Pacuvius, having thus rendered the senators more subservient to himself than to the commons by the gift of their lives, ruled without the aid of arms, all persons now acquiescing.
Henceforward the senators, forgetful of their rank and independence, flattered the commons; saluted them courteously; invited them graciously;
entertained them with sumptuous feasts; undertook those causes, always espoused that party, decided as judges in favour of that side, which was most popular, and best adapted to conciliate the favour of the commons. Now, indeed, every thing was transacted in the senate as if it had been an assembly of the people.
The Capuans, ever prone to luxurious indulgence not only from natural turpitude, but from the profusion of the means of voluptuous enjoyment which flowed in upon them, and the [p. 839]
temptations of all the luxuries of land and sea;
at that time especially proceeded to such a pitch of extravagance in consequence of the obsequiousness of the nobles and the unrestrained liberty of the commons, that their lust and prodigality had no bounds.

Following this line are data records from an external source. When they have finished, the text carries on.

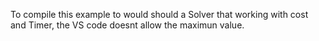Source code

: To compile this example to would should a Solver that working with cost and Timer, the VS code doesnt allow the maximun value.
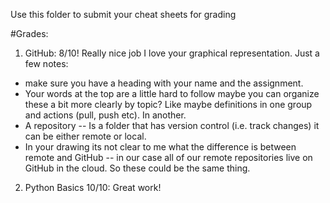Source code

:Use this folder to submit your cheat sheets for grading

#Grades:
1. GitHub: 8/10!  Really nice job I love your graphical representation. Just a few notes:
- make sure you have a heading with your name and the assignment.
- Your words at the top are a little hard to follow maybe you can organize these a bit more clearly by topic? Like maybe definitions in one group and actions (pull, push etc). In another.
- A repository -- Is a folder that has version control (i.e. track changes) it can be either remote or local.
-  In your drawing its not clear to me what the difference is between remote and GitHub -- in our case all of our remote repositories live on GitHub in the cloud. So these could be the same thing.

2. Python Basics 10/10: Great work!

To a disregard for the laws, the magistrates, and the senate, now, after the disaster of Cannae, was added a contempt for the Roman government also, for which there had been some degree of respect.
The only obstacles to immediate revolt were the intermarriages which, from a remote period, had connected many of their distinguished and influential families with the Romans;
and, which formed the strongest bond of union, that while several of their countrymen were serving in the Roman armies, particularly three hundred horsemen, the flower of the Campanian nobility, had been selected and sent by the Romans to garrison the cities of Sicily.